§ Task
From the CUDA forum post, extract the passage starting with "I have a tiny" and going on through "int main(void)", copying it word for word.

§ Selected excerpt

━━━━━━━━

I have a tiny program that moves some data into the global device memory, changes it slightly using one thread in one block, and then reads it back. Here is the code and the output, which shows that the data is only partially changed for some strange reason. What really dumb mistake am I making? If it makes a difference my machine is Red Hat Enterprise 5.4 with a Quadro FX 580, driver 256.35, Cuda 3.1. Thanks~
#include <stdio.h>
#include <cuda.h>
__global__ void kernel(float *x);
int main(void)
{
int i, size;
float *host, *device;
host = (float *) malloc(4 * sizeof(float));
for(i = 0; i < 4; ++i) { host[i] = 1.0; }
printf("host before:\n");
for(i = 0; i < 4; ++i) { printf("%f\n", host[i]); }
size = sizeof(host);
cudaMalloc(&device, size);
cudaMemcpy(device, host, size, cudaMemcpyHostToDevice);
kernel<<<1, 1>>>(device);
cudaMemcpy(host, device, size, cudaMemcpyDeviceToHost);
printf("host after:\n");
for(i = 0; i < 4; ++i) { printf("%f\n", host[i]); }
cudaFree(device);
free(host);
return 0;
}
__global__ void kernel(float *x)
{
x[0] = 2.0;
x[1] = 2.0;
x[2] = 2.0;
x[3] = 2.0;
}
Gives this output:
host before:
1.000000
1.000000
1.000000
1.000000
host after:
2.000000
2.000000
1.000000
1.000000

━━━━━━━━

§ Data extract
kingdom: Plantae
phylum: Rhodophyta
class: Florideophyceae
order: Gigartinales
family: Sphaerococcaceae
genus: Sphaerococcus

━━━━━━━━

§ Written response
I have a tiny program that moves some data into the global device memory, changes it slightly using one thread in one block, and then reads it back. Here is the code and the output, which shows that the data is only partially changed for some strange reason. What really dumb mistake am I making? If it makes a difference my machine is Red Hat Enterprise 5.4 with a Quadro FX 580, driver 256.35, Cuda 3.1. Thanks~
#include <stdio.h>
#include <cuda.h>
__global__ void kernel(float *x);
int main(void)